Answers to Case study: Shuffle button in a shelf on Spotify home

Exercise: Write a hypothesis for an experiment

  1. Which success metrics would you set for this experiment? Why would you choose these metrics?

The product brief states the theory that the shuffle button will "increase engagement and audio consumption". We probably want to measure a metric that measures consumption, such as Minutes played on day 1 after exposure. However, there could be a strong novelty effect that leads to increased consumption on the first day when the button is new to the user, but wears off quickly. Therefore Minutes played on week 1 after exposure may be a better choice to measure this effect. To be sure that the effect is persistent over time, we could add more metrics for other time points, such as Minutes played on week 2 after exposure. However, adding more metrics can make it more difficult to detect a change. Thinking carefully and then picking fewer metrics is often the better option.

  1. What unintended side effects could you see when you add the shuffle button to this shelf? What guardrail metrics would you set to test for this?

There is a risk that adding the shuffle button will increase crashes. The metric Share of users with a crash on day 1 after exposure would be a good metric to detect if this happens. In addition it might be that we are only moving consumption from other shelves to the shelf with the shuffle button. However, we don't need to add a metric for this, since we are measuring overall consumption. If consumption is only moved around, we will see no effect in the experiment. If instead we used Consumption from the shelf with the shuffle button as a metric, we would need to add a metric for Consumption from other shelves to make sure that we are not just moving consumption around.
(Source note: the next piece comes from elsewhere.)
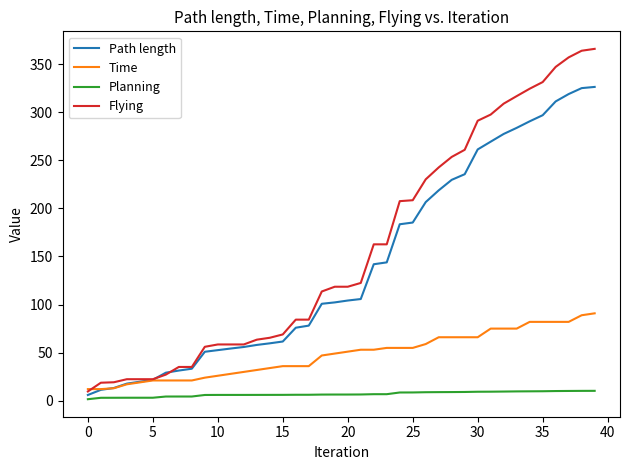

Which series has the widest spread of values?

Flying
  1. Based on the information above, write a testable hypothesis for an experiment on a shuffle button on the Try something else shelf.

Based on user research, consumption data and anecdotal evidence we believe that giving users low-effort paths to discovering new content is important for user satisfaction and engagement. We think that adding a shuffle button to the 'Try something else' shelf for users in Spanish-speaking Latin America will achieve increased overall audio consumption. We will know this is true when we see an increase in Minutes played on week 1 after exposure. This will be good for customers because they can discover new songs and artists without having to make decisions and for creators because more users will discover more content.

Bonus questions

  1. How much of an increase in these metrics would you want to see to call the experiment a success?

When setting up an experiment, we need to define the "minimum detectable effect" for each success metric. This helps you set up the experiment to be sufficiently sensitive to measure the effect that we care about. It is not always straightforward to define how large an effect needs to be relevant. In this case, there is historical data on similar experiments in other places, from which we can learn what size of lift to expect.

  1. What is the largest decrease in the guardrail metrics that you would still consider acceptable?

For a metric like Share of users with crashes on day 1 after exposure, even a small increase may be unacceptable. If the change increases the number of crashes, we would probably want to fix the source of the crashes, rather than rolling the change out despite causing crashes to some users. So we may want to set the minimum detectable effect very low here.

On the other hand, if we set the effect very low, then we will need a large sample size to detect an effect this small.

At the same time, the baseline of crash rates is low, so even a large relative increase in crash rates may not be a large absolute increase.

Setting a sensible effect size here is a trade-off between an effect that is

  • small enough to protect the business against rolling out a change that can cause a negative experience and
  • large enough to be able to detect it within a reasonable sample size.